Not Applicable
The present invention relates in general to rotary cutting machines such as drill presses, milling machines, and the like, and in particular to a vibration-dampened spindle and tool holder assembly employing a resilient dampening member in compressed interfacing contact between the spindle and tool holder and encapsulated from the environment to thereby maintain generally non-contaminated and non-adulterated dampening properties.
A rotary cutting machine typically includes a motor-rotated spindle to which a tool holder is proximally attached and from whose distal end a held cutting tool projects for cutting contact with a workpiece. Attachment of the tool holder to the spindle generally is accomplished by providing a cavity in the spindle into which the proximal end of the tool holder is secured as with a centrally disposed threaded bolt. While slower rotational speeds generally permit the cutting machine to perform adequately, high speed cutting, which is, of course, preferred, can cause substantial difficulty in producing a satisfactory work product. In particular, at least two major factors can preclude satisfactory operations. The first of these factors concerns the development of vibratory forces that occur between the spindle and the tool holder. Specifically, at higher rotational cutting speed, the cutting tool begins to chatter or vibrate such that adequate tool control cannot be maintained and damage to the workpiece, along with potential injury to the operator should runaway control occur, can realistically occur. The second such major factor that can contribute toward unsatisfactory operations occurs as the cutting tool is used and dirt, metal shavings, and other contaminants of the environment reach interface sites of the spindle and tool holder to cause interference with concentric alignment of cutting heads in relation to cutting sites because of imbalances caused by particulate becoming lodged in a non-concentric manner.

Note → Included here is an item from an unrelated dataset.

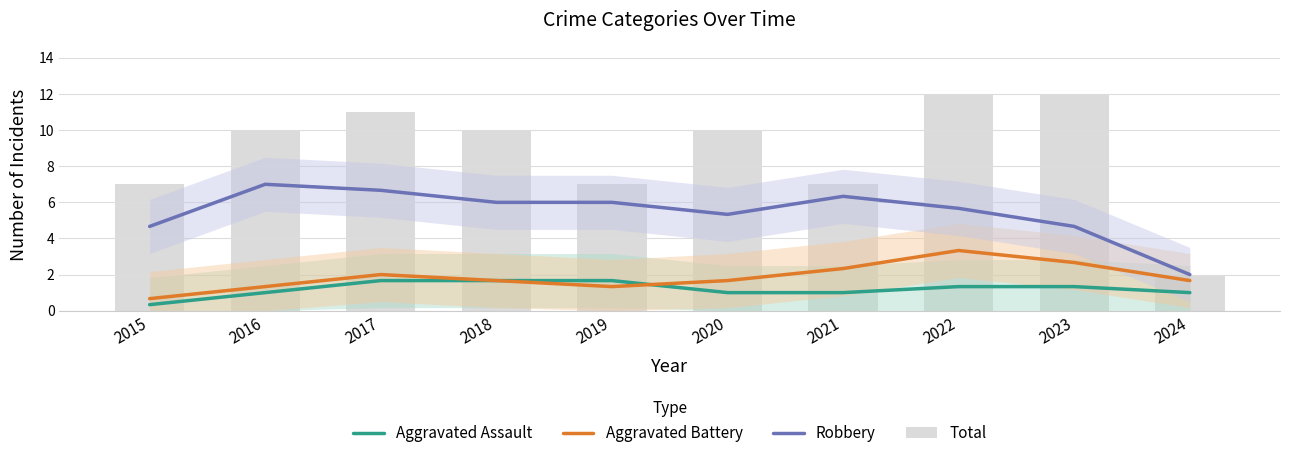

Which has a higher value, 2016 or 2015?

2016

In view of these difficulties, it is therefore apparent that needs are present to, first, stabilize high speed operation of rotary cutting tools by dampening vibrations and, second, maintain tool cleanliness at critical sites thereof such that concentricity as well as stability are preserved. Accordingly, a primary object of the present invention is to provide a vibration-dampened spindle and tool holder assembly for a rotary cutting machine whereby vibration dampening material is strategically placed to promote vibration-free operability.
Another object of the present invention is to provide an accommodation site for dampening material where the dampening material is protected from contamination generated in the work environment.

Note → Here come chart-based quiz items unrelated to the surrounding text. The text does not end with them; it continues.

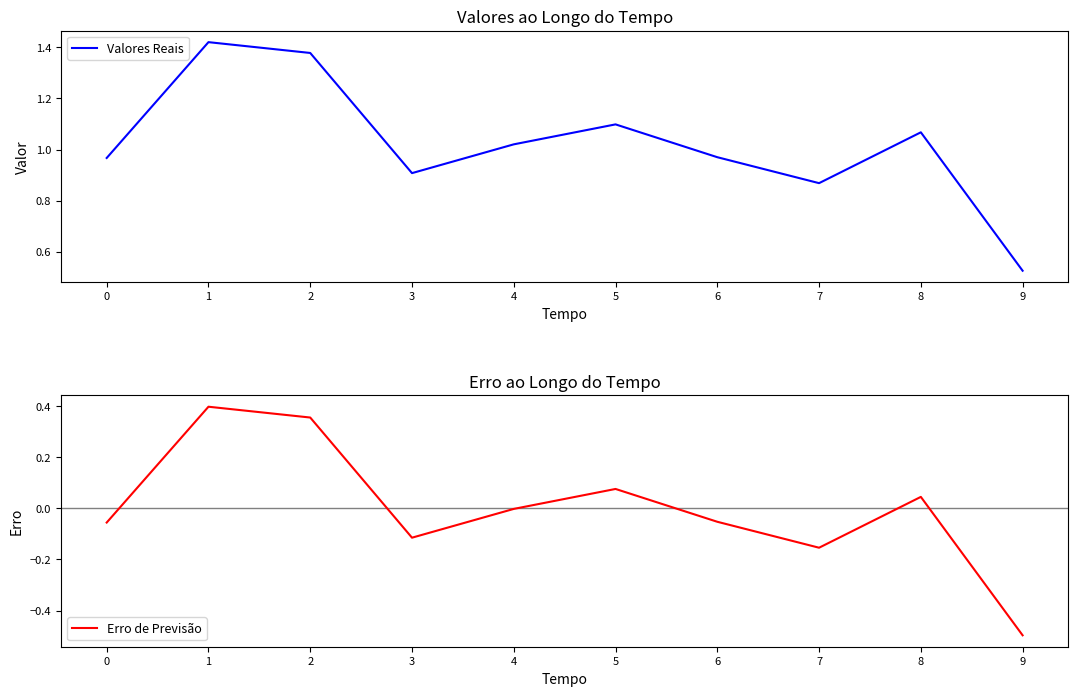

The Erro de Previsão series shows 0.5 at 2. True or false?

False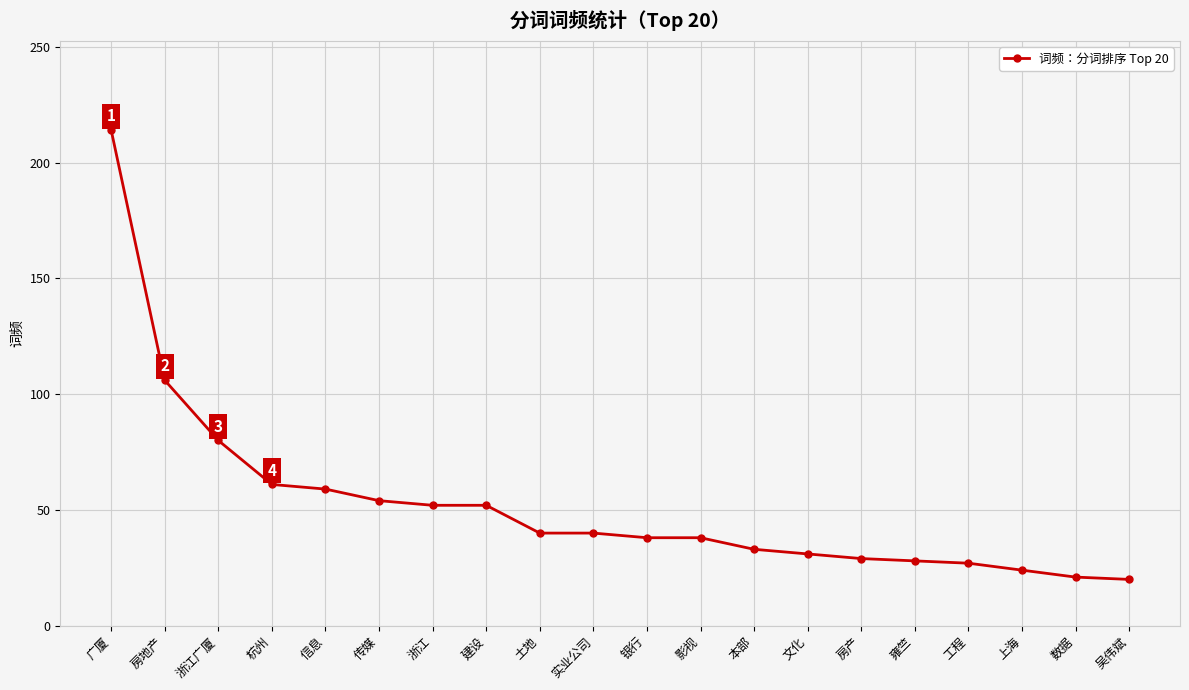

Where is the data nearest to the value 117?

房地产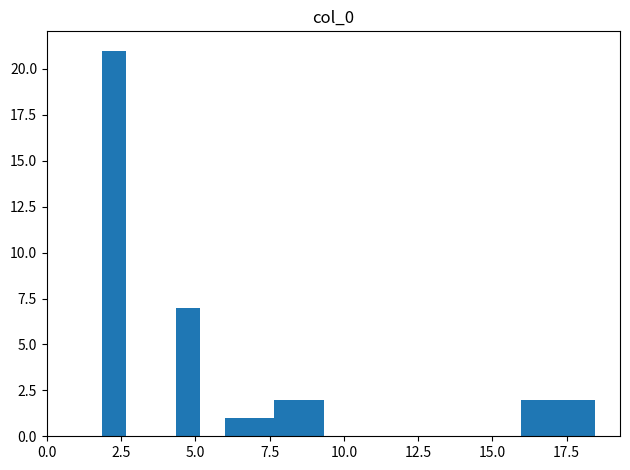

Around what value on the x-axis is the tallest bar? Give the approximate position of its centre, as read against the axis.

2.5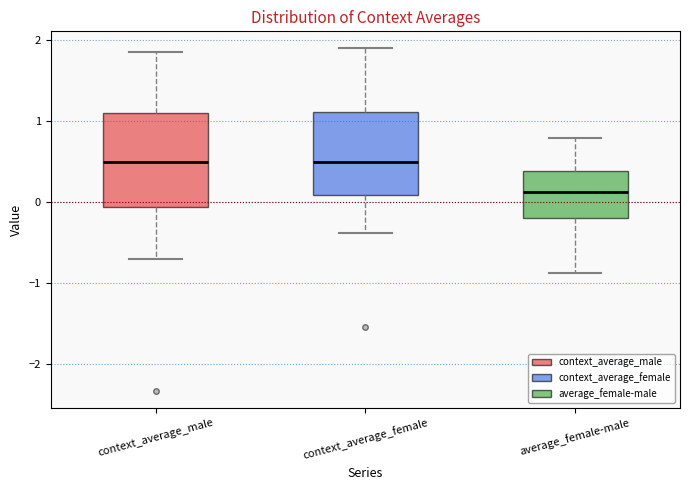

Reading left to right, read every box against the y-axis: the position of its median line, the range the box covers, and the ends of its whiskers. The values are not printed on the chart, so give them approximately, as read against the axis.

context_average_male: median 0.5, box -0.1 to 1.1, whiskers -0.7 to 1.9
context_average_female: median 0.5, box 0.1 to 1.1, whiskers -0.4 to 1.9
average_female-male: median 0.1, box -0.2 to 0.4, whiskers -0.9 to 0.8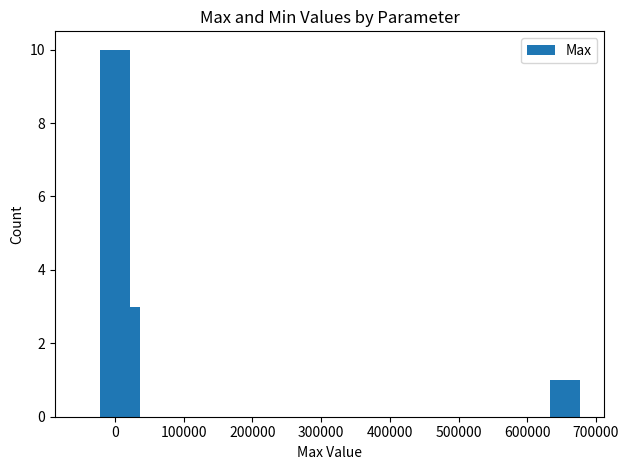

How many values are between 2 and 8?

4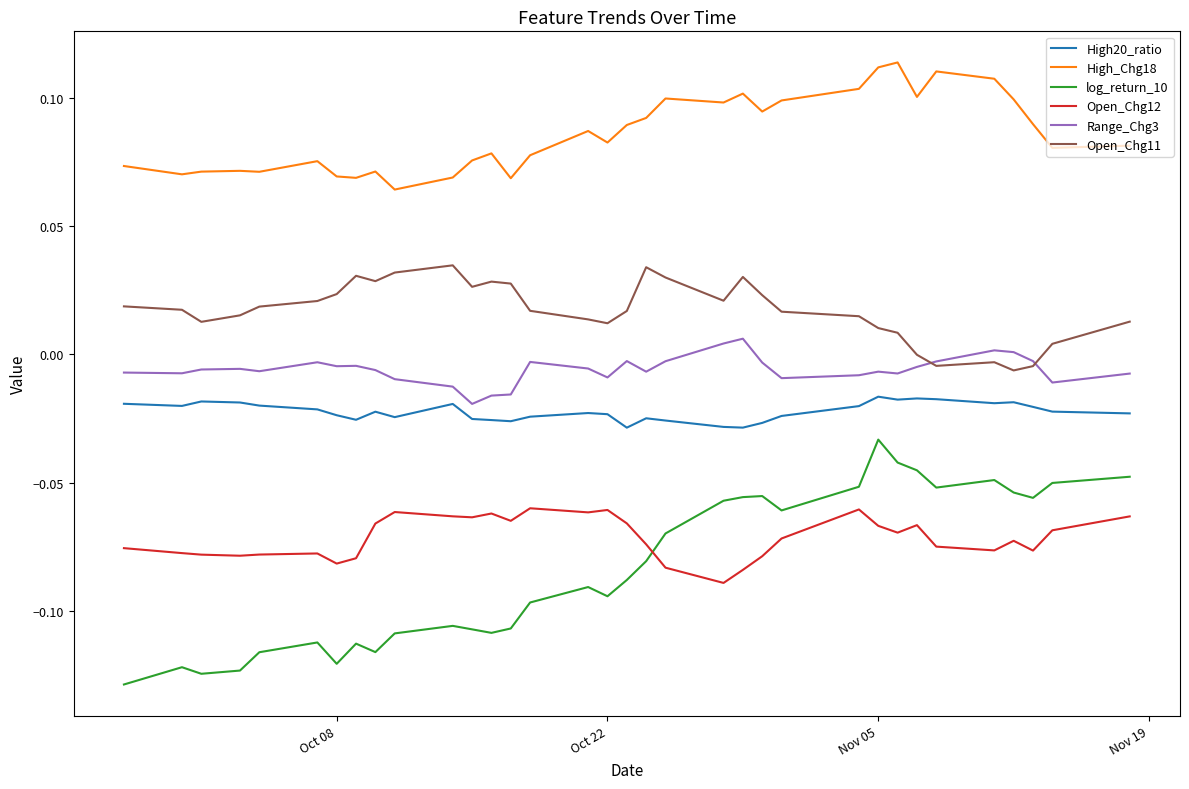

What are all the series names shown in the legend?

High20_ratio, High_Chg18, log_return_10, Open_Chg12, Range_Chg3, Open_Chg11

These and other objects of the present invention will become apparent throughout the description thereof which now follows.

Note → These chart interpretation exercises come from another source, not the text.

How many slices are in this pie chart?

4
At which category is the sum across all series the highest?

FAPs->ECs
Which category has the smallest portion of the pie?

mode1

The present invention is a vibration dampened tool-holder mount and holder assembly for a rotary cutting machine. The assembly includes a tool-holder mount, such as exemplified by a spindle, for retaining a tool holder, and is provided with an axial recess with a distal entrance. Also included as a component of the assembly is a tool holder having a proximal end for retention within the recess of the tool-holder mount and an interfacing ledge immediately distal from this proximal end. The ledge has a top surface with a distal parameter portion for abutment with a tool-holder mount surface surrounding the entrance to the recess thereof, and a continuous channel disposed in a proximal portion of the top surface. A resilient dampening member is disposed in the channel and sized to at least fill the channel to provide an exposed top for compressed abutment with the tool-holder mount surface. This dampening member preferably is fabricated from a natural or synthetic rubber composition, and is formed to have either a rectangular or a circular cross sectional configuration. Because the dampening member is situated within the channel as defined above, the interfacing connection of the tool-holder mount and the tool holder permits the outer parameters of the mount surface itself and tool holder itself to meet while the dampening member is enshrouded by these meeting parameters and thereby protected from contaminant entry during compression-relaxation activity during its dampening action. Additionally, such dampening-member placement aids in ensuring a simultaneous concentrical fit of the mount and the tool holder to thereby produce a predictable and focused precise-rotation presence for workpiece production.